1.0.0 • Published 3 years ago

local-assets v1.0.0

Weekly downloads
7
License
MIT
Repository
github
Last release
3 years ago

local-assets

CLI tool to extract local* stylesheets, images, scripts, fonts and other subresources (assets) from a HTML document, and optionally copy them into a directory.

*local here means resources under the same-origin and available in same directory as given HTML document.

Motivation

While creating an auto-publish GitHub Action for W3C specifications (See spec-prod), I wanted to find the minimal files needed by the specification. This ensures we do not deploy the specification when unrelated files (like metadata files, CI scripts etc.) get changed. We want to deploy only the main HTML file (the specification) and its dependencies (generally CSS files and images) to GitHub pages and/or https://w3.org.

Now, this works outside the W3C use-case also, so I created this tool as a CLI if other people also find it useful.

Usage

This tool is meant to be used as a CLI, although you can also import it as a regular Node.js module.

You can install this tool as a CLI:

npm install --global local-assets
# Or, with yarn
yarn global add local-assets

Then, you can extract all local resources from index.html and copy them to ../all-the-files/ directory as:

local-assets index.html -o ../all-the-files/

If you do not wish to copy the assets and just list them out (on stdout):

local-assets index.html

For a more verbose output, set the VERBOSE environment variable. This will log additional information on stderr. The list of assets will be still be outputted to stdout.
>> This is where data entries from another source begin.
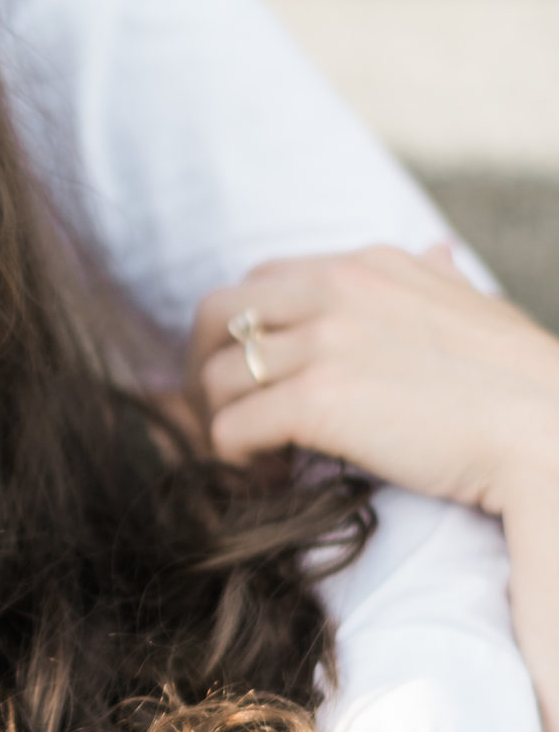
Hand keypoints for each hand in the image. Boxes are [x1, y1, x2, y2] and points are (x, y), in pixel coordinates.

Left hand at [192, 243, 558, 509]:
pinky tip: (268, 479)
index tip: (261, 381)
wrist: (551, 432)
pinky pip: (229, 428)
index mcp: (368, 266)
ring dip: (222, 423)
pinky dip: (235, 460)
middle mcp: (335, 289)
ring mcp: (323, 341)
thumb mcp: (477, 308)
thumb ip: (439, 279)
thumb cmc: (526, 384)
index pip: (262, 281)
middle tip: (229, 419)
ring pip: (217, 377)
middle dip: (207, 368)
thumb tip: (435, 252)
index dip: (246, 333)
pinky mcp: (316, 399)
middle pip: (216, 314)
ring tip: (257, 460)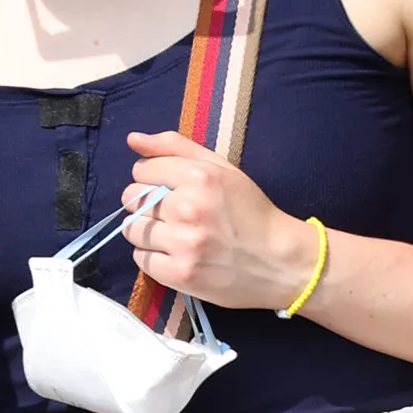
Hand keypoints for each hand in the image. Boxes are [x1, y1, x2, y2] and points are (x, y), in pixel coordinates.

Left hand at [123, 132, 308, 306]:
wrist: (280, 260)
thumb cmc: (249, 211)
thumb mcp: (221, 169)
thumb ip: (176, 148)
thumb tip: (133, 139)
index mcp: (200, 176)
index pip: (141, 170)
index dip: (152, 178)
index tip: (170, 189)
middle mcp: (188, 208)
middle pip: (132, 199)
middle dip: (147, 204)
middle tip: (174, 214)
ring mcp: (183, 243)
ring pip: (131, 230)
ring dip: (147, 231)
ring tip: (174, 235)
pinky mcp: (179, 274)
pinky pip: (140, 259)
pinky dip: (153, 257)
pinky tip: (177, 254)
VERBOSE=1 local-assets index.html

If you already have a Chromium based browser (Google Chrome, Microsoft Edge) installed, you can avoid re-downloading it by setting the PUPPETEER_SKIP_CHROMIUM_DOWNLOAD env variable before install. You would need to specify the location of your Chromium binary (PUPPETEER_EXECUTABLE_PATH) during CLI usage though. So:

# Install
export PUPPETEER_SKIP_CHROMIUM_DOWNLOAD=1
npm install --global local-assets

# Use
export PUPPETEER_EXECUTABLE_PATH=/usr/bin/google-chrome
# Or, export PUPPETEER_EXECUTABLE_PATH="$(which google-chrome)"
local-assets index.html

How it works?

  1. Use puppeteer to open the HTML file/URL.
  2. Use of the document.querySelectorAll APIs to find all subresources, and process them (this is done using the subresource package).
  3. Filter out cross-origin subresources from above.
  4. Filter out the resources not found in current directory.
  5. Copy all other resources.